Sabato sarà a Saluzzo. Ad unire la sua terra, Avellino, e la Gran­da c’è l’eccellente tradizione enologica. Pensando ai grandi vi­ni del Cuneese, a quale le piacerebbe somigliare?
«Direi il Barolo, un vino versatile, che si abbina perfettamente con molti piatti».

E’ il primo appuntamento di “Magda Groove”

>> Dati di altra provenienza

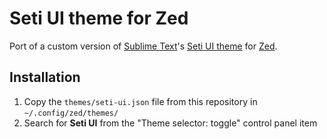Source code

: # Seti UI theme for Zed

Port of a custom version of [Sublime Text](https://www.sublimetext.com/)'s [Seti UI theme](https://packagecontrol.io/packages/Seti_UI) for [Zed](https://zed.dev).

## Installation

1. Copy the `themes/seti-ui.json` file from this repository in `~/.config/zed/themes/` 
2. Search for **Seti UI** from the "Theme selector: toggle" control panel item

Ghemon sarà il primo ospite di “Magda Groove”, la nuova veste della rassegna musicale ideata, diretta e promossa dall’Associa­zio­ne Ratatoj Aps nel corso di oltre vent’anni di attività all’interno del territorio del Saluzzese. Si tratta del tentativo di lasciare un ulteriore segno, proponendo al pubblico del Cinema Teatro “Magda Olivero” una stagione di live all’insegna della scoperta di voci e suoni nuovi, ma anche conosciuti, e permettendo ad ogni “groove” di risuonare ed essere ascoltato. Sabato 18, alle 21, Ghemon porterà a Saluzzo il suo nuovo progetto artistico, “Una cosetta così”, che racchiude “stand-up comedy”, teatro e musica. Lo spettacolo, scritto anche con l’aiuto di Carmine Del Grosso, vede sul palco Giuseppe Seccia alle tastiere e Filippo Cattaneo Ponzoni alla chitarra. Il biglietto è acquistabile su https://www.mailticket.it/manifestazione/FN37/ghemon. «Siamo felici di riuscire a dare vita, per il secondo anno consecutivo, a una rassegna musicale continuativa di qualità in provincia, con appuntamenti da novembre a maggio. La stagione “Magda Groove” è anche l’occasione per riconfermare il Cinema Teatro “Magda Olivero” come spazio di incontro, so­cia­lità e scoperta», ha dichiarato il direttore artistico Massimiliano Flora.